# What is needed
Pull out of the data below the stretch of lines bounded by the one containing "afirmou Lia Carolina." and the one containing "No período em que estudou em São Paulo foi", both bounds included, unchanged.

# Task data
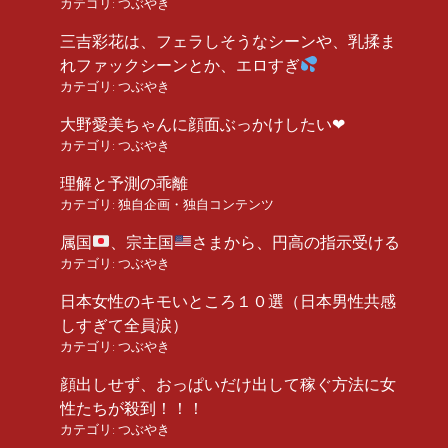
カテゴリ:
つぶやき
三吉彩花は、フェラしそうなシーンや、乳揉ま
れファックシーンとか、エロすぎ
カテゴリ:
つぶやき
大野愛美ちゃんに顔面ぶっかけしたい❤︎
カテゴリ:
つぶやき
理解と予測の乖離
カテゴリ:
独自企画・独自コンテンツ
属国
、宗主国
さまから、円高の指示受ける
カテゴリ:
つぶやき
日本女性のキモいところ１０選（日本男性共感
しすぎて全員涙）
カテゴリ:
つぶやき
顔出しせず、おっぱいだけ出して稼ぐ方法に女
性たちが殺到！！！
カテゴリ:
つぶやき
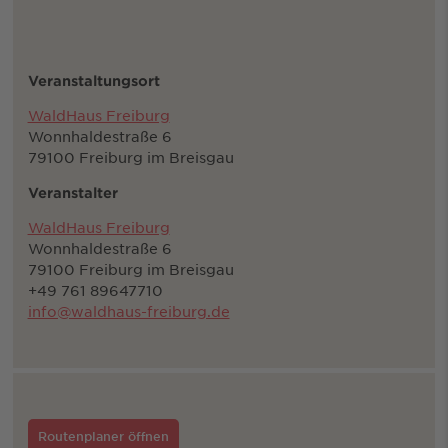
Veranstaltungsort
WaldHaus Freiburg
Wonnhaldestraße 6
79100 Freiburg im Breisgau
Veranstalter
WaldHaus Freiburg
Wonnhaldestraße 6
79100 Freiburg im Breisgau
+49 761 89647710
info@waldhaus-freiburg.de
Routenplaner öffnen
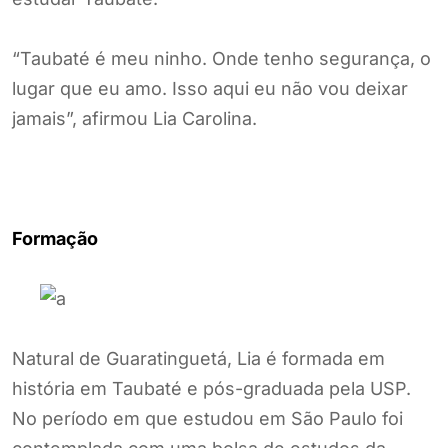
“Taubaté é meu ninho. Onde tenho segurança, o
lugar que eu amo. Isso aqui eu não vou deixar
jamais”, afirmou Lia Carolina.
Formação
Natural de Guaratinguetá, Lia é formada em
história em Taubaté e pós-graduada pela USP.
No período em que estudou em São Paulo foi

...

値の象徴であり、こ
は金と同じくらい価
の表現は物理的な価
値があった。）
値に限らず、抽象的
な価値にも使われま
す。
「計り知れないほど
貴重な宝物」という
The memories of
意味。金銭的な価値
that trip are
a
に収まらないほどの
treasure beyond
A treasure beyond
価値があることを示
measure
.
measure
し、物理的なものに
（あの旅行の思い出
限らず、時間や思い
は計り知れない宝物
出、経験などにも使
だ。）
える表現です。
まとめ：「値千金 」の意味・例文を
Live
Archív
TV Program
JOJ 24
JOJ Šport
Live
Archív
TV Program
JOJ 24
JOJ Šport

# The answer
jamais”, afirmou Lia Carolina.
Formação
Natural de Guaratinguetá, Lia é formada em
história em Taubaté e pós-graduada pela USP.
No período em que estudou em São Paulo foi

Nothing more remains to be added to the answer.